The brain is designed to handle information overload

Earl Mardle has written a post about Scoble's Social Media Overload post and quoted the part where Robert quotes me (yes confusing).

"[...] That leads Chris Saad to ask when we’re going to get overloaded? Oh, Chris, we’re well past that point."
Earl then writes a very interesting response.

"He's right, we're past it. Can we just stop talking about information overload? We've been told about every 12 months for the last decade that we are "suffering" from information overload and the net result has been that every following 12 months we have found ways to multiply the amount of information that comes pouring through our connections."

I also think he's right. Talk about Information Overload is like talking about air - it just is. However, Robert actually misquoting me. I was not asking about information overload. My question to Robert was actually about scaling the social aspects of social media.

The premise is that consuming information is one thing, but interacting and responding with people is another. My question was how many people can you possibly have 1:1 meaningful interactions with. Can Scoble really add hundreds of names and connect with each of them? Maybe so - but could Oprah add all her audience as friends (thus converting them into participants)? Obviously not.

Forgetting that for a moment though, Earl goes on to make a great point about the concept of Information Overload:

"I have a theory; the 'real world" creates and dumps on us levels of information via multiple senses that is many, many orders of magnitude deeper in bandwidth than anything that we can even conceive of coming across the net. Our ability to contact, filter, manage, organise and act on that information is already honed to a very high degree.

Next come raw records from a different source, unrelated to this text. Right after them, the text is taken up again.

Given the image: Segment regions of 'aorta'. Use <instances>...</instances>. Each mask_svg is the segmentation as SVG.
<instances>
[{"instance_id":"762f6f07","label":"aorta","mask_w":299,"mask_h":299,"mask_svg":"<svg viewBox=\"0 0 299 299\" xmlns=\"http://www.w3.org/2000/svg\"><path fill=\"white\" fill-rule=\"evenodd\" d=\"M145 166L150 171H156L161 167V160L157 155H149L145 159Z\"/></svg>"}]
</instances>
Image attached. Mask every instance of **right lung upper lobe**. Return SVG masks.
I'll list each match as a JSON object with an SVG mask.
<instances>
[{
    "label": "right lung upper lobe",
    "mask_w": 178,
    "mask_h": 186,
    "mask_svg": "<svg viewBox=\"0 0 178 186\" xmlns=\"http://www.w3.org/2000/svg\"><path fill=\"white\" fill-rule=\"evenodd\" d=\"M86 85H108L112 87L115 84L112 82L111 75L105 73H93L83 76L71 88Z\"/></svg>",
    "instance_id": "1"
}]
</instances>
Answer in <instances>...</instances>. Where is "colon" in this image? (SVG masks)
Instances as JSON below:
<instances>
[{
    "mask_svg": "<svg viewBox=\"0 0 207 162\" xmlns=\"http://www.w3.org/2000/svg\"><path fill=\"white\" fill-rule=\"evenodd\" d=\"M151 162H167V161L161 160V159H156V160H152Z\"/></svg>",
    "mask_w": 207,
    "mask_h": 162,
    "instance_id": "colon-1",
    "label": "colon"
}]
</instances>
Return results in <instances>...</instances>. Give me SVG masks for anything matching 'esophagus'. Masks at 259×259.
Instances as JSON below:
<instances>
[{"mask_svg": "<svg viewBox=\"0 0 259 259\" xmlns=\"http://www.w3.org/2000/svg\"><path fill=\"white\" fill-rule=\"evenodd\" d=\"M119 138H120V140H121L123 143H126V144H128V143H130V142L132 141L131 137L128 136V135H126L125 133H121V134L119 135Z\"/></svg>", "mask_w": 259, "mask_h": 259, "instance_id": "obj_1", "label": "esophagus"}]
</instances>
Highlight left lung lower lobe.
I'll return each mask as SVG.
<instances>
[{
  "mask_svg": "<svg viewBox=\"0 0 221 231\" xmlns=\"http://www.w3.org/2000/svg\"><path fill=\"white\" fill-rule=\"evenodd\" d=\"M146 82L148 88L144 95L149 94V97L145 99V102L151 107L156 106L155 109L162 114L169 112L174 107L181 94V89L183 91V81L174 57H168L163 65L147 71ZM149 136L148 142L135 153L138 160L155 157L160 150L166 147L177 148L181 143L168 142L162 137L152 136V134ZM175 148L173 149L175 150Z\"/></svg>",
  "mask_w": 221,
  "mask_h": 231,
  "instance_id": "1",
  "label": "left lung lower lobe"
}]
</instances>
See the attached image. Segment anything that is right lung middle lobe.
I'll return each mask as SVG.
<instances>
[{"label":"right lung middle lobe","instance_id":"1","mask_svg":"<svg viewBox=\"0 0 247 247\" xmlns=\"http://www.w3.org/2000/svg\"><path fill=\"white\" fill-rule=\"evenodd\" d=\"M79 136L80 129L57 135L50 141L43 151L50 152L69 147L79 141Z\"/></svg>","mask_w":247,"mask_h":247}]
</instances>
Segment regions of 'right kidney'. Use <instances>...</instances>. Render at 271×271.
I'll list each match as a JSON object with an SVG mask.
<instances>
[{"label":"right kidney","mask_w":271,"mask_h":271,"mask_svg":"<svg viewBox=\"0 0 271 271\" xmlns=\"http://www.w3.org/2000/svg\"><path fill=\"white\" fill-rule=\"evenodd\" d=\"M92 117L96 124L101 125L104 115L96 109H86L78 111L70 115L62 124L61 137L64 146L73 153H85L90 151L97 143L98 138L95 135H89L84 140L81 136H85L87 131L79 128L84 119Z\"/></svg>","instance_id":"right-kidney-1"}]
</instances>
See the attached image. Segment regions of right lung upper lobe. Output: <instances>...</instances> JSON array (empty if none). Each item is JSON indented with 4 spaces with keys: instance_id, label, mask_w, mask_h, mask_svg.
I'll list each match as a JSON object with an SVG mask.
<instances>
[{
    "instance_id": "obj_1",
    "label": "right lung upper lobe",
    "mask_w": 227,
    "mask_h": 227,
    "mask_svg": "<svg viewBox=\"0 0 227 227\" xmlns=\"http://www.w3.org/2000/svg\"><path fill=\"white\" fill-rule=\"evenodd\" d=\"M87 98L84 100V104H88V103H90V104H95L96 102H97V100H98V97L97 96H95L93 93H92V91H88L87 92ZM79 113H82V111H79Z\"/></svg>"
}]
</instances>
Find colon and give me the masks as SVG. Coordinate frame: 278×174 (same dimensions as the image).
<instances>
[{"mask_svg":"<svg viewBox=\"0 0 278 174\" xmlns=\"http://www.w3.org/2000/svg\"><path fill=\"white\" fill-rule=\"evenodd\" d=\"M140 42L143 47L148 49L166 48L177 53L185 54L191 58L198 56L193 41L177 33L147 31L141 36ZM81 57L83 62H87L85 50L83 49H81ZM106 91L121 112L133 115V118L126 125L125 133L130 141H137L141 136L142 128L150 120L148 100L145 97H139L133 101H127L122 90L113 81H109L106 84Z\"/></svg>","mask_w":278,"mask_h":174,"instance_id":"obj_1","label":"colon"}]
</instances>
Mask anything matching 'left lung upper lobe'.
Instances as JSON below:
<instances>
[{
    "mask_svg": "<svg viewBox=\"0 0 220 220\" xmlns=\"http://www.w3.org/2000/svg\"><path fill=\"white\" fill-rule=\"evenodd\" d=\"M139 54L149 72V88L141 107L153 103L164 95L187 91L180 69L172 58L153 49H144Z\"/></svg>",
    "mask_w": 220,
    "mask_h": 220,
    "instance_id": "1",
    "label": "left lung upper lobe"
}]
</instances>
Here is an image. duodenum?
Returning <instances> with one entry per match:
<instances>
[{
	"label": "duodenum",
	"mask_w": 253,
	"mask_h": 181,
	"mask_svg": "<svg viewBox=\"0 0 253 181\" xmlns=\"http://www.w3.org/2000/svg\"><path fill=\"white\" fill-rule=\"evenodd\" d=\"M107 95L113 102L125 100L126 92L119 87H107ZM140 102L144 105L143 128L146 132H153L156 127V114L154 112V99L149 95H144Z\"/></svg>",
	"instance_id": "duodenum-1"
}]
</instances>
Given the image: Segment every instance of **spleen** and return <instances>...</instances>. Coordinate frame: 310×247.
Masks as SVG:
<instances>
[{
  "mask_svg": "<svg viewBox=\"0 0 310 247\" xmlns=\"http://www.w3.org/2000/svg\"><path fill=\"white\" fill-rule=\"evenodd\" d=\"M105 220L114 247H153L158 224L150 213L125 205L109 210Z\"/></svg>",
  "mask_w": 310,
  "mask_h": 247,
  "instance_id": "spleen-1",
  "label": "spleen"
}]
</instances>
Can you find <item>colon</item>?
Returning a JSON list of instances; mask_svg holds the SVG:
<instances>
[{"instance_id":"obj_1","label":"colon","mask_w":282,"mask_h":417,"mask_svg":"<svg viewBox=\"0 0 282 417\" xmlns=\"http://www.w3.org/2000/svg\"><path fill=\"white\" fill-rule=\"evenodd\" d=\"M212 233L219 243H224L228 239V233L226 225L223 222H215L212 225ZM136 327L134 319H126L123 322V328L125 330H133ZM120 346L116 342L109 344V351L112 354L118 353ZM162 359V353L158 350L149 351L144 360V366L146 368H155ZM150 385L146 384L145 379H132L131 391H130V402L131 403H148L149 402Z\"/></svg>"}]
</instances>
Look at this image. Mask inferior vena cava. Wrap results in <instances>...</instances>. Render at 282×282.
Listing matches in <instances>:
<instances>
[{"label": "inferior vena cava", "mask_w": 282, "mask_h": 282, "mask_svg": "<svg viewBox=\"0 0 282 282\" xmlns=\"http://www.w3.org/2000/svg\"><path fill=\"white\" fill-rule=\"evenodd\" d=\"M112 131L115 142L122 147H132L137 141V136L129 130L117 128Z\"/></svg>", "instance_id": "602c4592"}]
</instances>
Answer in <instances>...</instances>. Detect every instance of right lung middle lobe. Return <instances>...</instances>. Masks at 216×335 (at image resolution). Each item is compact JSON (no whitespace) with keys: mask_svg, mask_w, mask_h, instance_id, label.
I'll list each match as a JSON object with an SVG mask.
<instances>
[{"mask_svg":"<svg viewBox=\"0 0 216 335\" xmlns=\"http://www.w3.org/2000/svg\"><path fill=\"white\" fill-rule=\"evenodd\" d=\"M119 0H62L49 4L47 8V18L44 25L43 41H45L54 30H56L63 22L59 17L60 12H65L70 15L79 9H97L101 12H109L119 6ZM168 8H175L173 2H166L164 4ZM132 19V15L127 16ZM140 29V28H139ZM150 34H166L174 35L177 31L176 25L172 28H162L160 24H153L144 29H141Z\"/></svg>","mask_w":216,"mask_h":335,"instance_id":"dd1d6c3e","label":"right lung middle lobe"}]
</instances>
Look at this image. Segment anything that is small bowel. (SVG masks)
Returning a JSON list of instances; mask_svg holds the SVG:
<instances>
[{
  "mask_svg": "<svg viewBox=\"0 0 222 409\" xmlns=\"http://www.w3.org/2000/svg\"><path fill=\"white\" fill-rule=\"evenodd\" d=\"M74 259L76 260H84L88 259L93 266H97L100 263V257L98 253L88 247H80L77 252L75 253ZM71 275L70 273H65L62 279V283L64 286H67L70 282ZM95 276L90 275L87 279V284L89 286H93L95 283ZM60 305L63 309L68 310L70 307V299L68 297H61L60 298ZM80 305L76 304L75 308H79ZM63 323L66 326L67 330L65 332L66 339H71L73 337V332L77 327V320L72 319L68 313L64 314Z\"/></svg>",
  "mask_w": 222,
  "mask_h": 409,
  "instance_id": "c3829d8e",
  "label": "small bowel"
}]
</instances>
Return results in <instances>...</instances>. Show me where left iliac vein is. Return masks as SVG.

Even increasing device-based information tenfold represents a trivial increase in that information load and we actually have no problem dealing with it. To invert Parkinson's Law, our ability to handle information expands in direct proportion to is availability.

Earl's corollary; once we realise that there are deeper wells of information to be drawn on, we dive in."

I think that is a fascinating perspective on the issue. I have never seen anyone think about it in quite that way. Maybe information overload is a myth. Maybe we can each scale up our bandwidth as our needs require. Maybe scaling up isn't even necessary - as Early suggests, maybe our senses are far more capable than we imagine.

Interesting...

I am sure some help with our senses would come in handy though - after all - most of us use sunglasses to help filter the sun right?